The snows came early and mercifully have covered the crop circles I created on my front lawn with pesticides last summer. I’ve been staring at those brown orbs since July, when my obsession with the evil clover and my unwillingness to follow package directions combined in a slight over-application of Agent Orange.
I tried through the summer and fall to focus on the lovely garden at the edge of the brown lawn but I couldn’t push my eyes past the brown, lifeless foreground. One day this fall I was raking the straw when a fellow I sort of know — he lives somewhere in the neighborhood — walked up, said he’d seen me out in the yard and “had to come by” to see just how bad my lawn looked. Pretty bad was his obvious, snickering conclusion. But like most people who look at my lawn, he opined that it would come back just great in the spring.
“Really,” I say? “Doesn’t grass need roots? Looks to me like I just raked up another batch of follicles. My rake looks like my comb did 30 years ago when my hair fell out.”

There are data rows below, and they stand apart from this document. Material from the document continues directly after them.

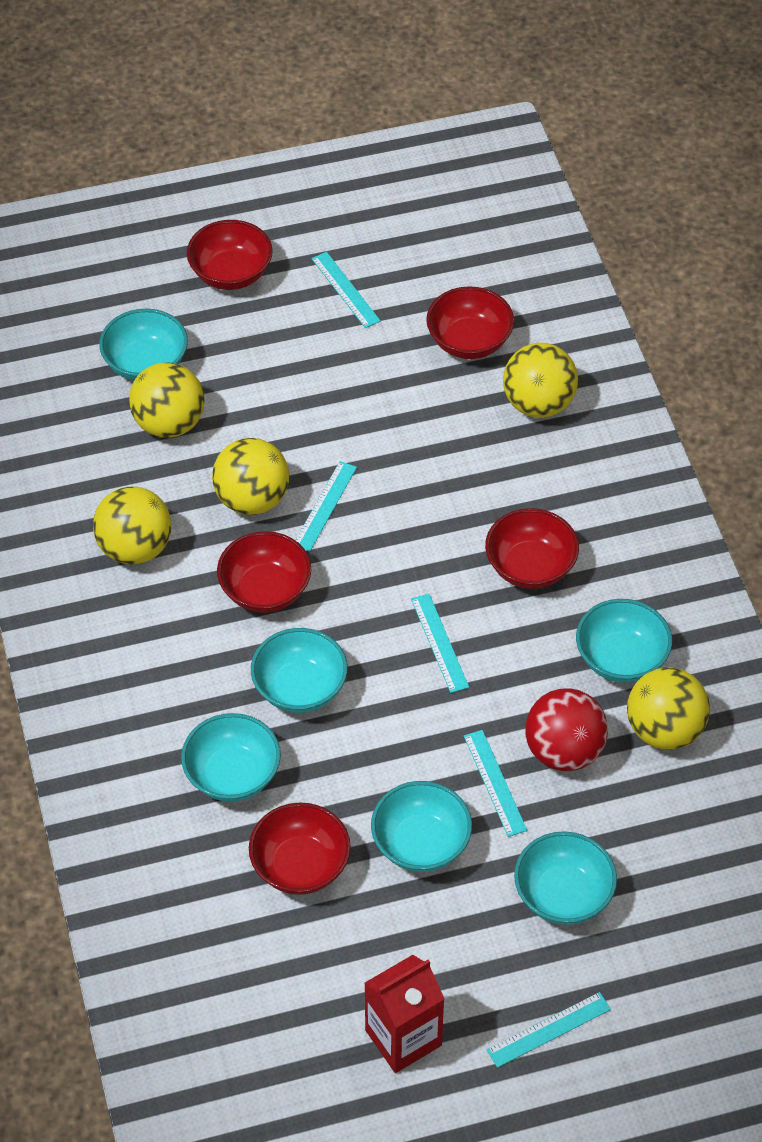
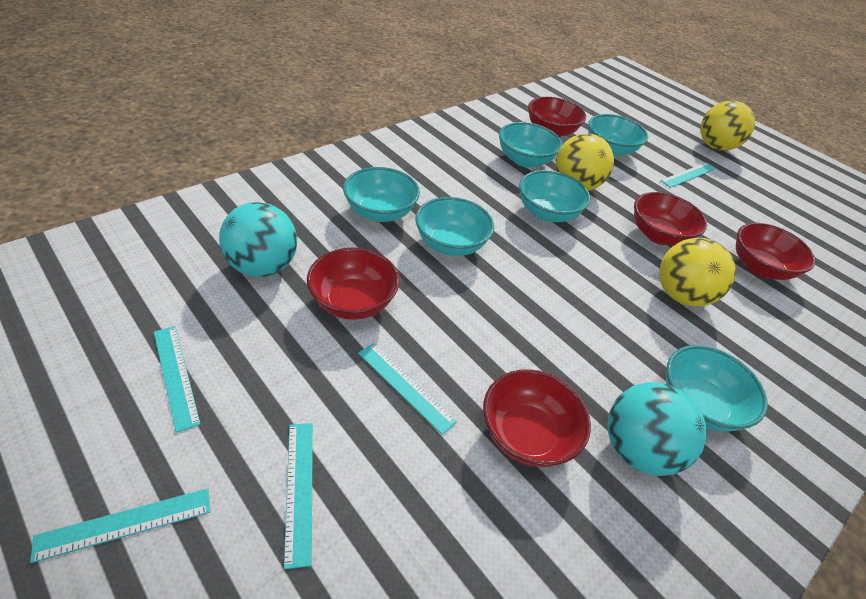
red ball: [525,688,608,771] = 1 -> none = 0
red carton: [364,955,444,1073] = 1 -> none = 0
turquoise ball: none = 0 -> [219,202,297,277] [608,382,707,476] = 2
yellow ball: [93,487,171,565] [129,362,205,438] [212,438,289,515] [503,343,578,418] [627,667,710,750] = 5 -> [556,133,614,191] [659,238,736,307] [700,100,755,151] = 3

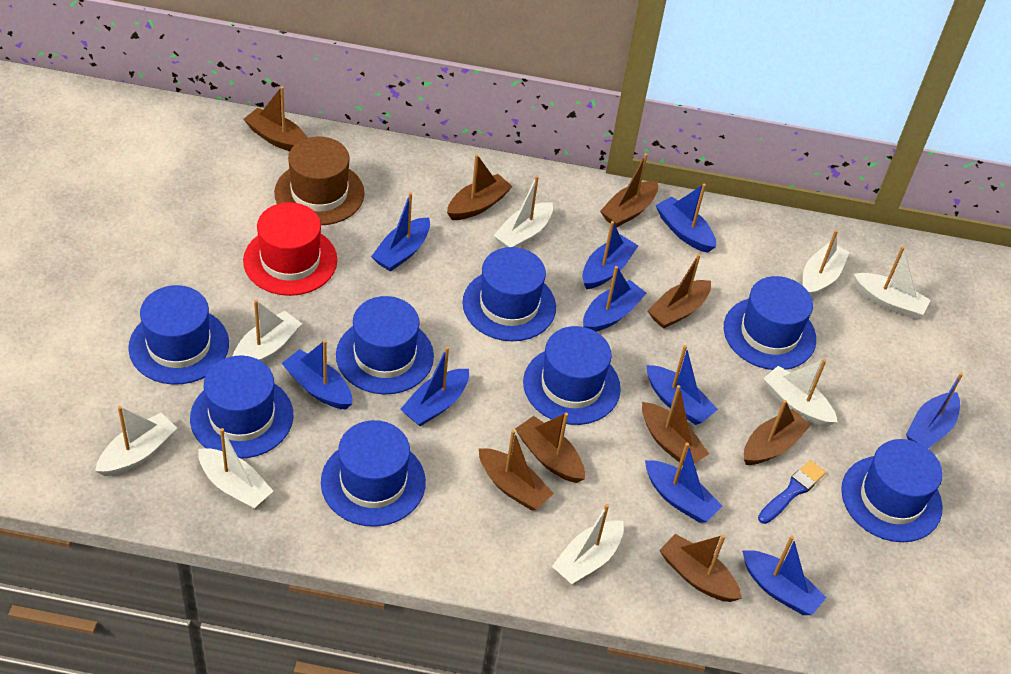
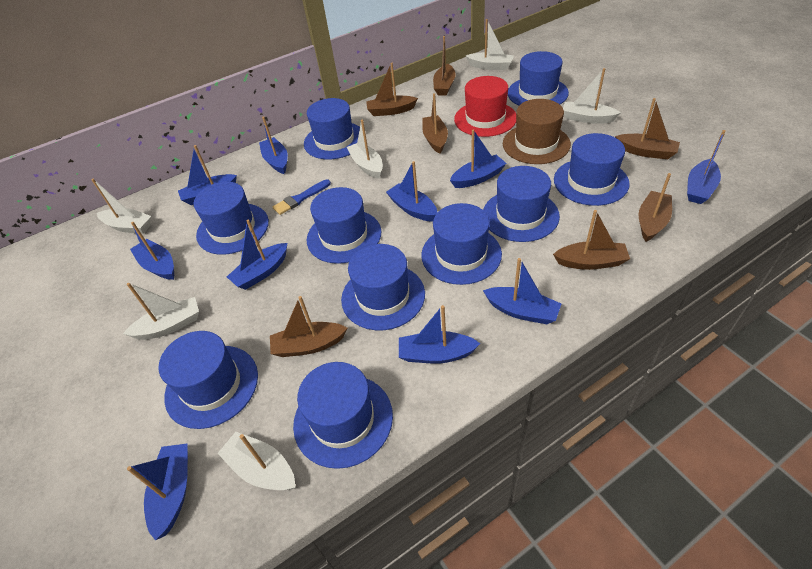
blue hat: [128,285,229,385] [190,356,293,459] [321,420,426,527] [336,296,434,394] [462,247,556,341] [523,326,621,425] [724,276,816,370] [841,439,943,542] = 8 -> [159,331,258,429] [194,182,269,255] [293,362,393,469] [304,98,360,159] [307,187,381,264] [341,244,425,330] [421,203,502,285] [483,166,560,242] [508,51,569,106] [554,133,630,206] = 10
brown boat: [244,86,307,151] [447,154,513,220] [479,430,554,511] [515,412,585,483] [600,153,658,228] [642,385,709,464] [647,254,711,329] [659,534,742,602] [744,400,811,465] = 9 -> [270,296,347,357] [366,63,418,116] [422,93,448,154] [433,36,456,96] [553,210,630,270] [615,98,680,159] [638,173,672,242] = 7
white boat: [95,406,177,476] [198,428,273,510] [233,300,302,362] [493,175,553,248] [552,504,624,584] [763,359,837,427] [802,230,850,297] [854,246,931,319] = 8 -> [91,179,151,234] [123,283,199,340] [217,432,296,490] [347,120,383,179] [466,19,514,70] [563,68,621,124] = 6

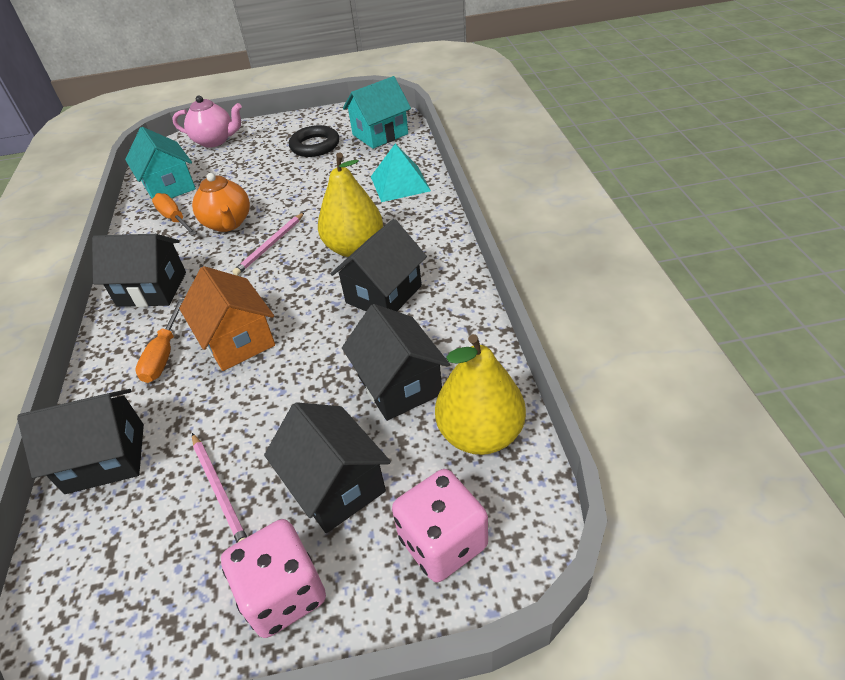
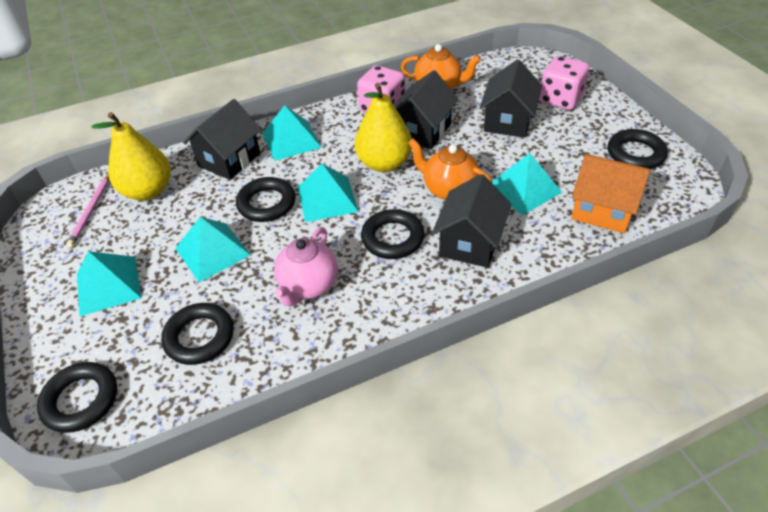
black house: [17,389,144,494] [92,234,186,307] [264,402,391,533] [331,219,427,311] [342,304,450,421] = 5 -> [183,99,261,180] [394,70,459,150] [432,174,511,268] [479,59,542,138] = 4
black ring: [289,125,339,157] = 1 -> [37,362,117,433] [161,303,234,365] [236,177,296,222] [361,209,425,259] [608,129,668,169] = 5
orange screwdriver: [135,299,184,383] [152,193,197,236] = 2 -> none = 0
orange teapot: [192,173,250,232] = 1 -> [401,44,481,90] [408,139,493,200] = 2
pink pencil: [192,433,247,543] [232,212,305,276] = 2 -> [66,174,109,247] = 1
turquoise house: [125,127,196,199] [343,76,411,149] = 2 -> none = 0
turquoise pyramid: [371,144,431,202] = 1 -> [77,251,141,316] [175,217,251,282] [262,105,322,161] [298,164,359,222] [492,153,562,215] = 5

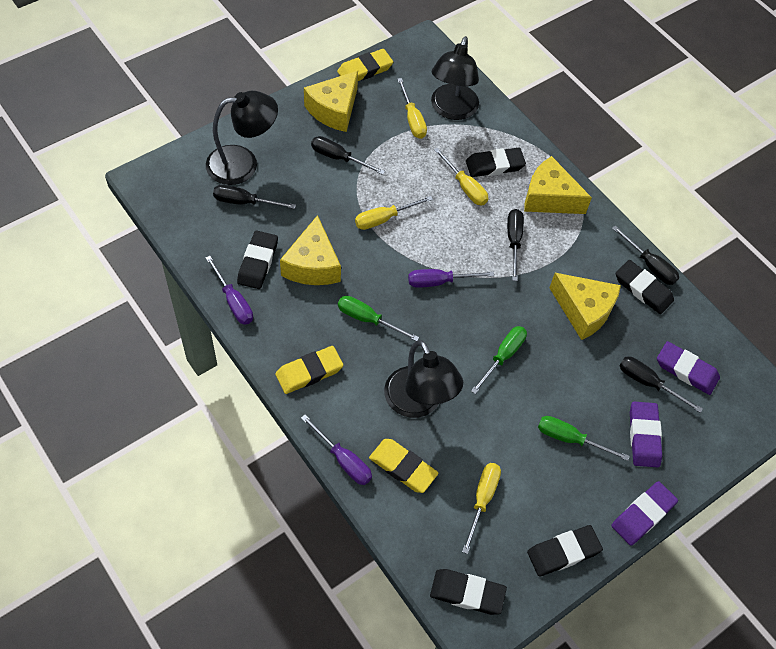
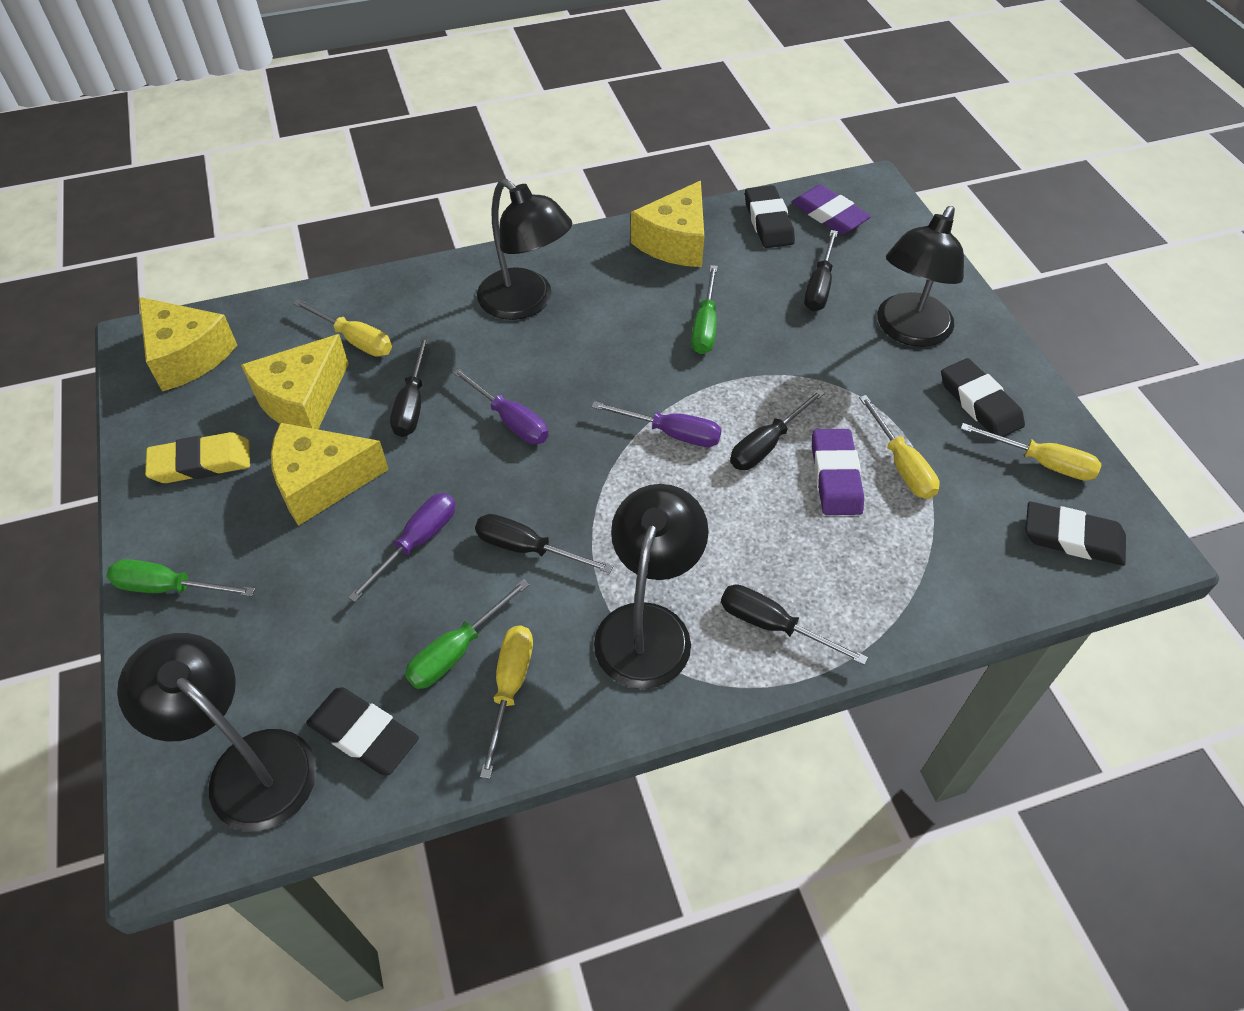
black eraser: [237,231,278,289] [430,569,507,615] [466,148,526,177] [527,525,603,577] [616,260,674,314] = 5 -> [306,687,419,775] [745,185,795,248] [941,358,1025,437] [1025,501,1126,566] = 4
black lamp: [206,91,278,185] [384,340,463,418] [431,36,479,120] = 3 -> [117,633,317,831] [477,179,572,320] [594,484,709,689] [877,206,964,347] = 4
purple eraser: [611,481,678,546] [630,402,662,467] [657,341,720,395] = 3 -> [792,185,871,234] [812,429,864,515] = 2
yellow eraser: [275,346,343,394] [337,49,393,81] [369,439,439,493] = 3 -> [145,432,250,483] = 1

No, they say. Your lawn needs to enter its dormancy. A long, cold nap. And come the spring, as the daffodils awake, so will your lawn. Refreshed and lush.
I will believe this when I see it. In the meantime, I am counting on one of those winters when the first snow beckons the second, the cold snaps, and I don’t see my lawn until March.
There’s a guy here at the office, and yes, he believes my lawn will be resurrected come Easter, who inquires about my holiday lighting progress. He thought the long, brown spotted fall would have given me ample time to hang the garland and weave the festive lights across my front porch in temperatures where my fingers wouldn’t fall off. Now as a person who had part of a finger fall off a few years ago, I can tell you that Mr. Stubby (index finger, right hand) gets mighty chilly with the first frost.
But come on, hanging the holiday lights is supposed to involve some pain. Twisting the wire strand around the garland to hang it when it’s 50 degrees would not provide the excruciating pleasure I believe the nuns told me was essential to the Baltimore catechism. And bitter cold is only part of the teaching process. All forms of adversity are good for learning that death is a reward.
So Sunday after the Bears game, I took to the porch. I hung the garland — till I ran out with one side of the porch un-decked. That never happened before. Went to the basement, brought up the lights, and these, friends, are the best garland wrapping lights ever. Found them last year at Home Depot. Hung the first strand. Perfect. Sparkly and fine. The remaining six strands? Busts. Duds. Not a spark of light on my dark night.
So now it is Tuesday. I’ve purchased more garland. I tried to buy more of the same lights, but this year Home Depot is carrying Martha Stewart holiday lights. Jiminy. And the temps have dropped another 15 degrees.
Tonight on my porch, another teaching experience. Another chance to learn to be humble. But whatever goes haywire, I will be comforted knowing that just in front of me, under 4 inches of snow, in the bitter early December temperatures, my lawn is resting, dreaming perchance of sprouting come spring.